Why should they get extra 15 minute breaks all throughout the day because they’ve made the decision to reek of burning tar? Or go full on nicotine-fit Rageaholic if they don’t get their fix.
We’ve had a ‘guest’ aboard who “doesn’t smoke” (ie secret smokes). Cat’s been out of the bag for years. Everyone knows that person smokes. When said guest is out having a
sneaky fag, how do you communicate that fact to other crew without raising eyebrows?
I’ve dubbed it, “The Tomahawk Walk”. Out for a stroll blowing smoke signals. The things I come up with while ironing – at least I think I’m funny.
But seriously, how many times have I seen crew who say, “I don’t smoke!” Light up as soon as they’re hidden, or have a few evening cocktails in them. Countless. Especially “Smoke Stack”. An American girl I interviewed prior to this season. One who said she didn’t smoke, but as soon as I saw her at a Rybovich Friday Night Crew Party a few hours after interviewing, she took the Tomahawk Walk and turned it into a full on Call to the Spirits Sit In with all of her other green stewie friends.

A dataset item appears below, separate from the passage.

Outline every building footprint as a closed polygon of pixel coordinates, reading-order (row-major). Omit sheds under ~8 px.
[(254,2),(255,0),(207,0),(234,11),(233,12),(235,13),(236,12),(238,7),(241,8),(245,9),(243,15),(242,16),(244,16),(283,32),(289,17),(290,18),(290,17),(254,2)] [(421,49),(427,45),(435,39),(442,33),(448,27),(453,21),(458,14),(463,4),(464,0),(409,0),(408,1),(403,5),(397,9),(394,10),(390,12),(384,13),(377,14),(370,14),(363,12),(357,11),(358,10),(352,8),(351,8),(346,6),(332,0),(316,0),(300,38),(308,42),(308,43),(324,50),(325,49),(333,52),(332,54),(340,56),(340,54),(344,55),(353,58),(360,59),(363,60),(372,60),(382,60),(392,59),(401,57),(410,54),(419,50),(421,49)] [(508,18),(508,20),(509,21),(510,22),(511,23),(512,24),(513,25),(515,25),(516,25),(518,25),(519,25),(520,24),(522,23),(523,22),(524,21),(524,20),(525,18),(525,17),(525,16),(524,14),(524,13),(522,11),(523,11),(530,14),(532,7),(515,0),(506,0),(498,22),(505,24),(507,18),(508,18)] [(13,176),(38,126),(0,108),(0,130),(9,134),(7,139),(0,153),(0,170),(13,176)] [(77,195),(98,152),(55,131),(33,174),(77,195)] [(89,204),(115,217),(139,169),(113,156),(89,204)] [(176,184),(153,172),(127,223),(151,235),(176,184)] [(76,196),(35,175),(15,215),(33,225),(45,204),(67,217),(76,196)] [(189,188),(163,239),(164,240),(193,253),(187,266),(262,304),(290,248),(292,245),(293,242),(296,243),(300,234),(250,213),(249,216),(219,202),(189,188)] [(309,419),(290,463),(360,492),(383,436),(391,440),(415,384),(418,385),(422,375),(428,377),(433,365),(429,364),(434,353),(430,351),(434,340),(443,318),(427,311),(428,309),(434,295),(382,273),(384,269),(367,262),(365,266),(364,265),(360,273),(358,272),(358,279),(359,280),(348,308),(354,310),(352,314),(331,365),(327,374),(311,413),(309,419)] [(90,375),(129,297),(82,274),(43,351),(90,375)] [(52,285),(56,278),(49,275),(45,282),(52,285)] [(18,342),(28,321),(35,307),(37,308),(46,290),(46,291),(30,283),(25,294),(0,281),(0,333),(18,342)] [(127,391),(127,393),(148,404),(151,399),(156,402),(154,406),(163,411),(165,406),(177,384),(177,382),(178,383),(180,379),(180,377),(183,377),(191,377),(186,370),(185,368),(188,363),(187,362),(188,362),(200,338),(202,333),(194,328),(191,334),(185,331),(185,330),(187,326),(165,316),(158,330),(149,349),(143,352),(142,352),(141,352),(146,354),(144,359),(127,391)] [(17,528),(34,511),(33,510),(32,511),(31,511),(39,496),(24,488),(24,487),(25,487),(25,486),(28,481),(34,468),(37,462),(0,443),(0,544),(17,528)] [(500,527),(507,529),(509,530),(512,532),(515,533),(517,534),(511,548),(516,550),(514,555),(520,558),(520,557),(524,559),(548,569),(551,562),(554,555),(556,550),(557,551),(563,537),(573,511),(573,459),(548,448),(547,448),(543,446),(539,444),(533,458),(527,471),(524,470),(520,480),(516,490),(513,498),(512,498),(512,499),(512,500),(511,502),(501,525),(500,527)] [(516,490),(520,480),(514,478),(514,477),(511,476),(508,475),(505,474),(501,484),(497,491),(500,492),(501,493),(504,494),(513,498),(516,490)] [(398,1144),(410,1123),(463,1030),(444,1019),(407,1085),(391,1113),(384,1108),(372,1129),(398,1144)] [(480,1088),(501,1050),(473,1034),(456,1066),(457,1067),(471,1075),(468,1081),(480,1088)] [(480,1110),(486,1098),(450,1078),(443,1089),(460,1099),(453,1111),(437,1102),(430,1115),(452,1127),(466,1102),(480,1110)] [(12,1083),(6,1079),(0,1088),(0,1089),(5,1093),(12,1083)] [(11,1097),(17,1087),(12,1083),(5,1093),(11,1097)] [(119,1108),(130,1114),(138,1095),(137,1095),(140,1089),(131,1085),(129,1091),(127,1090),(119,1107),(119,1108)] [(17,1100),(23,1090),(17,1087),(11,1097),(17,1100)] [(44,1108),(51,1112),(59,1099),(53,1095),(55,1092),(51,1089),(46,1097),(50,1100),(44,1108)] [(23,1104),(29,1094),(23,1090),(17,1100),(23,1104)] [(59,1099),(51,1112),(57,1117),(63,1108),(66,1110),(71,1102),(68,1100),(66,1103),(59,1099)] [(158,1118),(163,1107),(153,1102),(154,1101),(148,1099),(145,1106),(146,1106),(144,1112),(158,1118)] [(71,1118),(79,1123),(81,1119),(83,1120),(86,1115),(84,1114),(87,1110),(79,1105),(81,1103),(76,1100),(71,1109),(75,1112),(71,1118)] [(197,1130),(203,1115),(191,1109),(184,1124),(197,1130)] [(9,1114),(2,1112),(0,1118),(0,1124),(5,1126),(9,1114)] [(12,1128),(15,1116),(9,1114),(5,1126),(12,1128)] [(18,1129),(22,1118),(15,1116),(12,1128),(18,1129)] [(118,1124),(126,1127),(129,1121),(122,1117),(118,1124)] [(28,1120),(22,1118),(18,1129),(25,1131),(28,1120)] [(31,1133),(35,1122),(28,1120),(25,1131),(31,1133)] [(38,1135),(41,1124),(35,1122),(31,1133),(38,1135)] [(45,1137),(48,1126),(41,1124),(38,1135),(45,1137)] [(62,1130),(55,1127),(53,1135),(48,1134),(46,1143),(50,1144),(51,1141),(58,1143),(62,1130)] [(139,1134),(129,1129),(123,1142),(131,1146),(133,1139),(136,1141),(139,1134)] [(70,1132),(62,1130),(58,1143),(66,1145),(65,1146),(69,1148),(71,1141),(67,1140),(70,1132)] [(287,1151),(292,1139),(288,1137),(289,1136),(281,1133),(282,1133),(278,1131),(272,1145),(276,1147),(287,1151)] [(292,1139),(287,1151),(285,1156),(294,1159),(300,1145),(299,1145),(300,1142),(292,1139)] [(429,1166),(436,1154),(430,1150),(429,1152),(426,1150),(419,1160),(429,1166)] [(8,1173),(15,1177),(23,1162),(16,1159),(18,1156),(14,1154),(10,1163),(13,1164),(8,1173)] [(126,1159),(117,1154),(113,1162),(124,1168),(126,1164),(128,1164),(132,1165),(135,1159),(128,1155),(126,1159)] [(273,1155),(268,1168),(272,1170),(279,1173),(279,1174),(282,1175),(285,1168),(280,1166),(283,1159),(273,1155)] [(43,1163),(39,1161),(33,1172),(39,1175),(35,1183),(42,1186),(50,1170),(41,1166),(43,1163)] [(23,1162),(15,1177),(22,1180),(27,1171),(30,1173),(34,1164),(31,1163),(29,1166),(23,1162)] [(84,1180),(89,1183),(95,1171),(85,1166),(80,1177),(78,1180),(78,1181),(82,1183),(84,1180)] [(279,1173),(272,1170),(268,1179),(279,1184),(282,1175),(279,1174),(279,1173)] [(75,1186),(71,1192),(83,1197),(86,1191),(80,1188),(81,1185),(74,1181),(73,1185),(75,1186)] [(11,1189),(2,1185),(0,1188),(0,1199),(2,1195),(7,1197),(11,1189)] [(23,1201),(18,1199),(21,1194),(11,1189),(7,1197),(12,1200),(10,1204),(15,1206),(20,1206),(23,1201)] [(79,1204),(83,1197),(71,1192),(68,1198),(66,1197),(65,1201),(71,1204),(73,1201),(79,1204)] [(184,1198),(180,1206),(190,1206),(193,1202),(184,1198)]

You can say you’re a social smoker, and maybe we can work with that as long as it NEVER interferes with work. If you try to hide it, I’ll call you out and embarrass you in front of your friends. Potentially burning one of them when you try to throw your cigarette. Haha. Caught.
Plus, if you Tomahawk Walk after coming aboard, be prepared to purchase a plane ticket home!
Smoking is so 80’s. Get in the times. We’re all fashionably functioning alcoholics.
Side note: I have many friends who smoke, yes, yachting friends. But they’re not assholes and I still love them… most anyway.